**** AVAILABLE DATA

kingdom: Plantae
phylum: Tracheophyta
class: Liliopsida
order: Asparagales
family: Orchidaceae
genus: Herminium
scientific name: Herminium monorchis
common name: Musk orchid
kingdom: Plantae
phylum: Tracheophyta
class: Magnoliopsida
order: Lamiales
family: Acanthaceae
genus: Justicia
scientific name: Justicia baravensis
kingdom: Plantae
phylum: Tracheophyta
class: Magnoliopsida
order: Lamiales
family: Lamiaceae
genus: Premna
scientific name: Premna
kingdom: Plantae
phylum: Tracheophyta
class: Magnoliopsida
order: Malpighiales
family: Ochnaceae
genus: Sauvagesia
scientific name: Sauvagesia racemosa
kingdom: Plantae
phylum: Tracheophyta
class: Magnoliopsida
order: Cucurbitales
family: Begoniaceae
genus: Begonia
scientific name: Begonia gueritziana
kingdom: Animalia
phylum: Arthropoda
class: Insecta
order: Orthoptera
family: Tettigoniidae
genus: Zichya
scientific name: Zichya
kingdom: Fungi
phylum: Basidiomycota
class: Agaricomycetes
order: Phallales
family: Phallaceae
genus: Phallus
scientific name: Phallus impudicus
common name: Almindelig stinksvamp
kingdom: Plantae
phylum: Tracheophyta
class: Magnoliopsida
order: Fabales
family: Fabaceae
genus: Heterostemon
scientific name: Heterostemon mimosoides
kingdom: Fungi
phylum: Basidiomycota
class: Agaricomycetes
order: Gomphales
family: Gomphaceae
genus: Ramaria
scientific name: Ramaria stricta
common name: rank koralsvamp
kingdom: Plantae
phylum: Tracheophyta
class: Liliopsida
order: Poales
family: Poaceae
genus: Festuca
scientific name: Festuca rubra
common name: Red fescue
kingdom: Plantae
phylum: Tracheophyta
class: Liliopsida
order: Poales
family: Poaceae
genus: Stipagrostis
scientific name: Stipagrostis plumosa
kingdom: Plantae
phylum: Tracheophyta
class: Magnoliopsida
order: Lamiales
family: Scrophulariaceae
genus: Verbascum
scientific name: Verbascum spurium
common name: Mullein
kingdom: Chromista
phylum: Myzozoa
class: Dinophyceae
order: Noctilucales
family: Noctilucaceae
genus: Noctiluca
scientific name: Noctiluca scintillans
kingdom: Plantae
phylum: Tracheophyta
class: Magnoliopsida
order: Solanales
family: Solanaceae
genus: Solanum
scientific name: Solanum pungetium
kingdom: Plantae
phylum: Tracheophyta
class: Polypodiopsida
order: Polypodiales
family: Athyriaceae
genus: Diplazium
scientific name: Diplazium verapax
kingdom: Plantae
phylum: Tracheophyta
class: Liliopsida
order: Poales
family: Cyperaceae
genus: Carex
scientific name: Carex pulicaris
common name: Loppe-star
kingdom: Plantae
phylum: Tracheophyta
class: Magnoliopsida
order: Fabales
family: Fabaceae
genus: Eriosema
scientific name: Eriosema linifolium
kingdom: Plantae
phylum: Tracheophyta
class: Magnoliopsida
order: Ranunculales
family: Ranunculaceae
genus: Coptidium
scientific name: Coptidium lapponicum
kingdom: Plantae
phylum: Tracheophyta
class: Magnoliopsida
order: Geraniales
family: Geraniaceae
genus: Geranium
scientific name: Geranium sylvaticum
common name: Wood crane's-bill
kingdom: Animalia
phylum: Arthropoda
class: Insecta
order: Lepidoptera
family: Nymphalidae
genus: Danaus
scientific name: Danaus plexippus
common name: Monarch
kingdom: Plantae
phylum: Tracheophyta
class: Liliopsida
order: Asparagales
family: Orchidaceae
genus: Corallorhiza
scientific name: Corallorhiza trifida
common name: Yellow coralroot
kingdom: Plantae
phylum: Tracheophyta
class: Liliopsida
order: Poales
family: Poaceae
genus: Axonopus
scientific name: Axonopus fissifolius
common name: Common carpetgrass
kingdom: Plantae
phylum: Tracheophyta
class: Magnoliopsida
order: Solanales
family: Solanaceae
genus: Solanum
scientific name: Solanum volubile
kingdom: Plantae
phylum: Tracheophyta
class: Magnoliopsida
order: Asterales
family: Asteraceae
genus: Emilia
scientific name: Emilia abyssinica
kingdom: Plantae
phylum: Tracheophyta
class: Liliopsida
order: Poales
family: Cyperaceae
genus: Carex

********

THE PROBLEM: Output all of the lines above as a JSON list of strings, with one string per line and blank lines omitted.

ANSWER TO THE EXERCISE:
[
  "kingdom: Plantae",
  "phylum: Tracheophyta",
  "class: Liliopsida",
  "order: Asparagales",
  "family: Orchidaceae",
  "genus: Herminium",
  "scientific name: Herminium monorchis",
  "common name: Musk orchid",
  "kingdom: Plantae",
  "phylum: Tracheophyta",
  "class: Magnoliopsida",
  "order: Lamiales",
  "family: Acanthaceae",
  "genus: Justicia",
  "scientific name: Justicia baravensis",
  "kingdom: Plantae",
  "phylum: Tracheophyta",
  "class: Magnoliopsida",
  "order: Lamiales",
  "family: Lamiaceae",
  "genus: Premna",
  "scientific name: Premna",
  "kingdom: Plantae",
  "phylum: Tracheophyta",
  "class: Magnoliopsida",
  "order: Malpighiales",
  "family: Ochnaceae",
  "genus: Sauvagesia",
  "scientific name: Sauvagesia racemosa",
  "kingdom: Plantae",
  "phylum: Tracheophyta",
  "class: Magnoliopsida",
  "order: Cucurbitales",
  "family: Begoniaceae",
  "genus: Begonia",
  "scientific name: Begonia gueritziana",
  "kingdom: Animalia",
  "phylum: Arthropoda",
  "class: Insecta",
  "order: Orthoptera",
  "family: Tettigoniidae",
  "genus: Zichya",
  "scientific name: Zichya",
  "kingdom: Fungi",
  "phylum: Basidiomycota",
  "class: Agaricomycetes",
  "order: Phallales",
  "family: Phallaceae",
  "genus: Phallus",
  "scientific name: Phallus impudicus",
  "common name: Almindelig stinksvamp",
  "kingdom: Plantae",
  "phylum: Tracheophyta",
  "class: Magnoliopsida",
  "order: Fabales",
  "family: Fabaceae",
  "genus: Heterostemon",
  "scientific name: Heterostemon mimosoides",
  "kingdom: Fungi",
  "phylum: Basidiomycota",
  "class: Agaricomycetes",
  "order: Gomphales",
  "family: Gomphaceae",
  "genus: Ramaria",
  "scientific name: Ramaria stricta",
  "common name: rank koralsvamp",
  "kingdom: Plantae",
  "phylum: Tracheophyta",
  "class: Liliopsida",
  "order: Poales",
  "family: Poaceae",
  "genus: Festuca",
  "scientific name: Festuca rubra",
  "common name: Red fescue",
  "kingdom: Plantae",
  "phylum: Tracheophyta",
  "class: Liliopsida",
  "order: Poales",
  "family: Poaceae",
  "genus: Stipagrostis",
  "scientific name: Stipagrostis plumosa",
  "kingdom: Plantae",
  "phylum: Tracheophyta",
  "class: Magnoliopsida",
  "order: Lamiales",
  "family: Scrophulariaceae",
  "genus: Verbascum",
  "scientific name: Verbascum spurium",
  "common name: Mullein",
  "kingdom: Chromista",
  "phylum: Myzozoa",
  "class: Dinophyceae",
  "order: Noctilucales",
  "family: Noctilucaceae",
  "genus: Noctiluca",
  "scientific name: Noctiluca scintillans",
  "kingdom: Plantae",
  "phylum: Tracheophyta",
  "class: Magnoliopsida",
  "order: Solanales",
  "family: Solanaceae",
  "genus: Solanum",
  "scientific name: Solanum pungetium",
  "kingdom: Plantae",
  "phylum: Tracheophyta",
  "class: Polypodiopsida",
  "order: Polypodiales",
  "family: Athyriaceae",
  "genus: Diplazium",
  "scientific name: Diplazium verapax",
  "kingdom: Plantae",
  "phylum: Tracheophyta",
  "class: Liliopsida",
  "order: Poales",
  "family: Cyperaceae",
  "genus: Carex",
  "scientific name: Carex pulicaris",
  "common name: Loppe-star",
  "kingdom: Plantae",
  "phylum: Tracheophyta",
  "class: Magnoliopsida",
  "order: Fabales",
  "family: Fabaceae",
  "genus: Eriosema",
  "scientific name: Eriosema linifolium",
  "kingdom: Plantae",
  "phylum: Tracheophyta",
  "class: Magnoliopsida",
  "order: Ranunculales",
  "family: Ranunculaceae",
  "genus: Coptidium",
  "scientific name: Coptidium lapponicum",
  "kingdom: Plantae",
  "phylum: Tracheophyta",
  "class: Magnoliopsida",
  "order: Geraniales",
  "family: Geraniaceae",
  "genus: Geranium",
  "scientific name: Geranium sylvaticum",
  "common name: Wood crane's-bill",
  "kingdom: Animalia",
  "phylum: Arthropoda",
  "class: Insecta",
  "order: Lepidoptera",
  "family: Nymphalidae",
  "genus: Danaus",
  "scientific name: Danaus plexippus",
  "common name: Monarch",
  "kingdom: Plantae",
  "phylum: Tracheophyta",
  "class: Liliopsida",
  "order: Asparagales",
  "family: Orchidaceae",
  "genus: Corallorhiza",
  "scientific name: Corallorhiza trifida",
  "common name: Yellow coralroot",
  "kingdom: Plantae",
  "phylum: Tracheophyta",
  "class: Liliopsida",
  "order: Poales",
  "family: Poaceae",
  "genus: Axonopus",
  "scientific name: Axonopus fissifolius",
  "common name: Common carpetgrass",
  "kingdom: Plantae",
  "phylum: Tracheophyta",
  "class: Magnoliopsida",
  "order: Solanales",
  "family: Solanaceae",
  "genus: Solanum",
  "scientific name: Solanum volubile",
  "kingdom: Plantae",
  "phylum: Tracheophyta",
  "class: Magnoliopsida",
  "order: Asterales",
  "family: Asteraceae",
  "genus: Emilia",
  "scientific name: Emilia abyssinica",
  "kingdom: Plantae",
  "phylum: Tracheophyta",
  "class: Liliopsida",
  "order: Poales",
  "family: Cyperaceae",
  "genus: Carex"
]